0:28:02.2 KR: Yeah. And don’t get me… This is a lot of work. I mean, I do wanna recognize here that taking this… Having to do more professional judgments, which we all have had to do during difficult economic times, it is a lot more work, it has the potential to cost more institutional money, of course, ’cause sometimes you have to step back and assess, what can the institution commit to these changes and circumstances that our families are experiencing? And that’s an important institutional conversation to have as well, because if on the one hand, you’re telling the Financial Aid office, well you have to do more professional judgments and the government’s not gonna audit you for it, but as an institution, you have to also be able to support them in that, both in staffing, but in funding that might need to be available for families who need it. And it comes back, I think, to Jackson’s comment about access, and this is an opportunity, but you do need to take an institutional approach and think about, maybe if you have funds that have been freed up because of the institutional portion of the relief funding, maybe you can commit a little bit more to institutional financial aid for the families that need it, ’cause we all have a lot of zero EFC students who have unmet financial need, so.

0:29:17.1 KM: I think that’s as good a place as any to end just grounding all of this in our missions as higher ed institutions and the federal government’s aim in supporting students and their families in greatest need here. Before we close, question for both of you, is this the last federal relief package? Are we going to be doing this podcast again this summer? Help me set our listeners’ expectations here.

0:29:43.5 JN: I think for the moment, we probably have to assume that this is the last one, there’s not a political appetite really right now or political pathway within Congress to pass another sweeping relief measure that we’ve seen so far. There’s growing deficit caucuses, in Congress in particular, right now about spending more money at this scale, and the conversation politically has shifted from what we would call Plastic Relief Measures to more of these broader recovery economic development measures. Most emblematic, of course, is the Build Back Better plan or The American Jobs plan that’s currently working its way through Congress right now, so that has higher education provisions, but it mostly skews towards community colleges, and definitely not a lot of aid there provided to our regional private institutions by any means, for example. So I think the sweeping HEERF IV right now doesn’t seem likely in the works, now that could change, should the pandemic unfortunately go in another direction or there be clear needed disruption maybe this fall, but for the time being, I think we should say this is probably our last measure and therefore treat it as strategically as possible, both on the student aid front and the institutional aid with that in mind.

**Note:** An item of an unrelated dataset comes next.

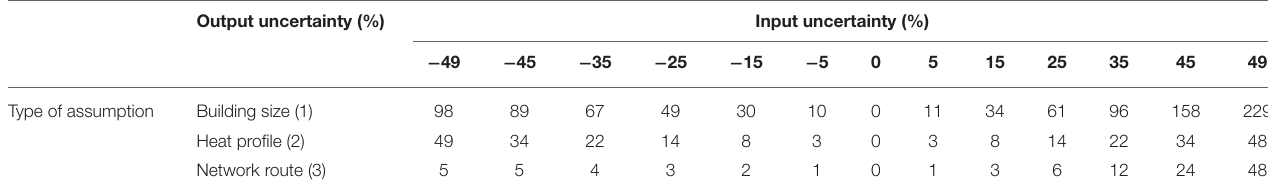
TABLE 3 | Input and output uncertainty for the different Monte Carlo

0:30:47.3 KM: Right. Well, not to say that partners shouldn’t be thinking about the federal policy environment, we’re still expecting a lot of changes this year around free college proposals, around changes to Title IX regulations, around changes to regulation of non-degree credentials, we are staying on top of all of these policy matters, please to all of our listeners, check out our resources on for more information on HEERF III as well as any other policy proposals that come out across the coming weeks and months. But Jackson and Kathy, thank you so much for joining us today and for all of the work that you’re doing supporting our partners through a busy time and a pretty complex decision-making environment.

0:31:30.3 JN: My pleasure, thank you, Kaitlyn.

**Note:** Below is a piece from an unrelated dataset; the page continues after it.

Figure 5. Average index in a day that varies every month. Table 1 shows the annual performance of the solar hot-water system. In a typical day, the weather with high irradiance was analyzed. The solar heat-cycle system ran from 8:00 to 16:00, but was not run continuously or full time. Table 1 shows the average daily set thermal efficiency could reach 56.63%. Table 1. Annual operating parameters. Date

0:31:33.4 KR: Great to be here. Thanks, Kaitlyn.


0:31:41.5 Speaker 1: Thanks for listening. Be sure to join us next week when our guests examine a problem common to virtually every university and college in America, the problem is the digital sprawl of disparate IT systems that have spread like weeds across college campuses over the past 30 years. Our guests will share tips on how to develop a more coherent and deliberate digital strategy for the years ahead. Until then, thanks for listening to Office Hours with EAB.